### Assignment
Transcribe the records in full, keeping every word exactly as given.

(Scene geometry reasoning data)
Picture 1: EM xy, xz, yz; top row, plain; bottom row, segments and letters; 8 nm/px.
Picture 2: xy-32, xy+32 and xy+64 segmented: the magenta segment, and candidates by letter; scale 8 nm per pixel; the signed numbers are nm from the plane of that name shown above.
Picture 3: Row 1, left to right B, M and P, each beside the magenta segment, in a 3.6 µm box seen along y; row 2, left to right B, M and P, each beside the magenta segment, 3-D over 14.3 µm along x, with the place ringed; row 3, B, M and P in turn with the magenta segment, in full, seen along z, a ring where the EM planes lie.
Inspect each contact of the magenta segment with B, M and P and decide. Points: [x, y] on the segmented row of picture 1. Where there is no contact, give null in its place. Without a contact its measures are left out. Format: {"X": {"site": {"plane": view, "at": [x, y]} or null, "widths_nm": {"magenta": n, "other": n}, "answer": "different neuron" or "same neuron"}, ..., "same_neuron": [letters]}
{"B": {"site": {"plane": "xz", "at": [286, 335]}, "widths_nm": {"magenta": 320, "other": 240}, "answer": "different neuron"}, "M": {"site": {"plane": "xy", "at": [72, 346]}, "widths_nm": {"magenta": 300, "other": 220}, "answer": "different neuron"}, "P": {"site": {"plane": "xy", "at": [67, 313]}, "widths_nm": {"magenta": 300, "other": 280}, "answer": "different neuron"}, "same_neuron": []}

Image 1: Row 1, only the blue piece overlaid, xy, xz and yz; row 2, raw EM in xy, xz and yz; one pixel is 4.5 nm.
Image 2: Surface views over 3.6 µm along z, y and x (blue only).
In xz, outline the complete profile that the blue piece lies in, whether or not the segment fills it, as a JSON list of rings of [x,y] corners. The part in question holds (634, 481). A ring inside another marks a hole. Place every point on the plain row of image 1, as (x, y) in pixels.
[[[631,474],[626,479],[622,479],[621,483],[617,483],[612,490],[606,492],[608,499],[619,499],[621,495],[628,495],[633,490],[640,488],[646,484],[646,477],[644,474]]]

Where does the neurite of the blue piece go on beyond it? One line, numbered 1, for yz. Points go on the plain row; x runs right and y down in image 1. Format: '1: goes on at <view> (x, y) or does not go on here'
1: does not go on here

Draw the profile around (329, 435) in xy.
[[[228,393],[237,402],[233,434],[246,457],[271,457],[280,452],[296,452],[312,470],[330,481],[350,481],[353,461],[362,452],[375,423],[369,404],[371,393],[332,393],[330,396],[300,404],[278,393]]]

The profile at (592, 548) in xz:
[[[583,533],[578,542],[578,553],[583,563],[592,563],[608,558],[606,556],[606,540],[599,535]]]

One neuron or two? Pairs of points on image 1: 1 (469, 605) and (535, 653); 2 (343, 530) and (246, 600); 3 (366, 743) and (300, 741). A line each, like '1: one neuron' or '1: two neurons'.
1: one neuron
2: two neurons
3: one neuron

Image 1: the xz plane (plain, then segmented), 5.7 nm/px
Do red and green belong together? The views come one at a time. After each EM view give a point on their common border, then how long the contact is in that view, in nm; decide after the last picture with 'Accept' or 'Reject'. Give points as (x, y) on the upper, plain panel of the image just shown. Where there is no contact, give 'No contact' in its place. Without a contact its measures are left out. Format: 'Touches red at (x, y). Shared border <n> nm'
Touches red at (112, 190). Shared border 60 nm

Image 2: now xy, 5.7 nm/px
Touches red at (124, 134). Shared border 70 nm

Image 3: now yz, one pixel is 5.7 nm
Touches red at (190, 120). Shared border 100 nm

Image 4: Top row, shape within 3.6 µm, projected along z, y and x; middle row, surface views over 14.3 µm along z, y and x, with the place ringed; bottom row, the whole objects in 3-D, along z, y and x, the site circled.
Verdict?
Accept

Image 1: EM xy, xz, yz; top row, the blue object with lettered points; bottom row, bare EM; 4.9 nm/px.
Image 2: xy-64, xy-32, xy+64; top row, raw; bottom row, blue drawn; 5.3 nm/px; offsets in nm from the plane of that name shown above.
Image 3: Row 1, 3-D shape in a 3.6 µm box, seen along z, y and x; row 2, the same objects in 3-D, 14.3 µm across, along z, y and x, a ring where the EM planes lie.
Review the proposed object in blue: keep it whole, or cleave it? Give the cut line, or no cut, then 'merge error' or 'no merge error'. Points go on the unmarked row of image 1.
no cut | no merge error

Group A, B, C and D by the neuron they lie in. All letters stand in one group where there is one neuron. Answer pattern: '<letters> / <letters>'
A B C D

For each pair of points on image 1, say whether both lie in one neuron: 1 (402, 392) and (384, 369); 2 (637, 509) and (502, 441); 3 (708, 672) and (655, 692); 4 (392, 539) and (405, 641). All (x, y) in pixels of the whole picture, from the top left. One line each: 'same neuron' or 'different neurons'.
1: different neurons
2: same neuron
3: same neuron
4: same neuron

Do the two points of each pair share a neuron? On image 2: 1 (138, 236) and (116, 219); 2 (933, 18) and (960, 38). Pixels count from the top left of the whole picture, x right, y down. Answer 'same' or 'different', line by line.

### Answer box
Picture 1: EM xy, xz, yz; top row, plain; bottom row, segments and letters; 8 nm/px.
Picture 2: xy-32, xy+32 and xy+64 segmented: the magenta segment, and candidates by letter; scale 8 nm per pixel; the signed numbers are nm from the plane of that name shown above.
Picture 3: Row 1, left to right B, M and P, each beside the magenta segment, in a 3.6 µm box seen along y; row 2, left to right B, M and P, each beside the magenta segment, 3-D over 14.3 µm along x, with the place ringed; row 3, B, M and P in turn with the magenta segment, in full, seen along z, a ring where the EM planes lie.
Inspect each contact of the magenta segment with B, M and P and decide. Points: [x, y] on the segmented row of picture 1. Where there is no contact, give null in its place. Without a contact its measures are left out. Format: {"X": {"site": {"plane": view, "at": [x, y]} or null, "widths_nm": {"magenta": n, "other": n}, "answer": "different neuron" or "same neuron"}, ..., "same_neuron": [letters]}
{"B": {"site": {"plane": "xz", "at": [286, 335]}, "widths_nm": {"magenta": 320, "other": 240}, "answer": "different neuron"}, "M": {"site": {"plane": "xy", "at": [72, 346]}, "widths_nm": {"magenta": 300, "other": 220}, "answer": "different neuron"}, "P": {"site": {"plane": "xy", "at": [67, 313]}, "widths_nm": {"magenta": 300, "other": 280}, "answer": "different neuron"}, "same_neuron": []}

Image 1: Row 1, only the blue piece overlaid, xy, xz and yz; row 2, raw EM in xy, xz and yz; one pixel is 4.5 nm.
Image 2: Surface views over 3.6 µm along z, y and x (blue only).
In xz, outline the complete profile that the blue piece lies in, whether or not the segment fills it, as a JSON list of rings of [x,y] corners. The part in question holds (634, 481). A ring inside another marks a hole. Place every point on the plain row of image 1, as (x, y) in pixels.
[[[631,474],[626,479],[622,479],[621,483],[617,483],[612,490],[606,492],[608,499],[619,499],[621,495],[628,495],[633,490],[640,488],[646,484],[646,477],[644,474]]]

Where does the neurite of the blue piece go on beyond it? One line, numbered 1, for yz. Points go on the plain row; x runs right and y down in image 1. Format: '1: goes on at <view> (x, y) or does not go on here'
1: does not go on here

Draw the profile around (329, 435) in xy.
[[[228,393],[237,402],[233,434],[246,457],[271,457],[280,452],[296,452],[312,470],[330,481],[350,481],[353,461],[362,452],[375,423],[369,404],[371,393],[332,393],[330,396],[300,404],[278,393]]]

The profile at (592, 548) in xz:
[[[583,533],[578,542],[578,553],[583,563],[592,563],[608,558],[606,556],[606,540],[599,535]]]

One neuron or two? Pairs of points on image 1: 1 (469, 605) and (535, 653); 2 (343, 530) and (246, 600); 3 (366, 743) and (300, 741). A line each, like '1: one neuron' or '1: two neurons'.
1: one neuron
2: two neurons
3: one neuron

Image 1: the xz plane (plain, then segmented), 5.7 nm/px
Do red and green belong together? The views come one at a time. After each EM view give a point on their common border, then how long the contact is in that view, in nm; decide after the last picture with 'Accept' or 'Reject'. Give points as (x, y) on the upper, plain panel of the image just shown. Where there is no contact, give 'No contact' in its place. Without a contact its measures are left out. Format: 'Touches red at (x, y). Shared border <n> nm'
Touches red at (112, 190). Shared border 60 nm

Image 2: now xy, 5.7 nm/px
Touches red at (124, 134). Shared border 70 nm

Image 3: now yz, one pixel is 5.7 nm
Touches red at (190, 120). Shared border 100 nm

Image 4: Top row, shape within 3.6 µm, projected along z, y and x; middle row, surface views over 14.3 µm along z, y and x, with the place ringed; bottom row, the whole objects in 3-D, along z, y and x, the site circled.
Verdict?
Accept

Image 1: EM xy, xz, yz; top row, the blue object with lettered points; bottom row, bare EM; 4.9 nm/px.
Image 2: xy-64, xy-32, xy+64; top row, raw; bottom row, blue drawn; 5.3 nm/px; offsets in nm from the plane of that name shown above.
Image 3: Row 1, 3-D shape in a 3.6 µm box, seen along z, y and x; row 2, the same objects in 3-D, 14.3 µm across, along z, y and x, a ring where the EM planes lie.
Review the proposed object in blue: keep it whole, or cleave it? Give the cut line, or no cut, then 'merge error' or 'no merge error'. Points go on the unmarked row of image 1.
no cut | no merge error

Group A, B, C and D by the neuron they lie in. All letters stand in one group where there is one neuron. Answer pattern: '<letters> / <letters>'
A B C D

For each pair of points on image 1, say whether both lie in one neuron: 1 (402, 392) and (384, 369); 2 (637, 509) and (502, 441); 3 (708, 672) and (655, 692); 4 (392, 539) and (405, 641). All (x, y) in pixels of the whole picture, from the top left. One line each: 'same neuron' or 'different neurons'.
1: different neurons
2: same neuron
3: same neuron
4: same neuron

Do the two points of each pair share a neuron? On image 2: 1 (138, 236) and (116, 219); 2 (933, 18) and (960, 38). Pixels count from the top left of the whole picture, x right, y down. Answer 'same' or 'different', line by line.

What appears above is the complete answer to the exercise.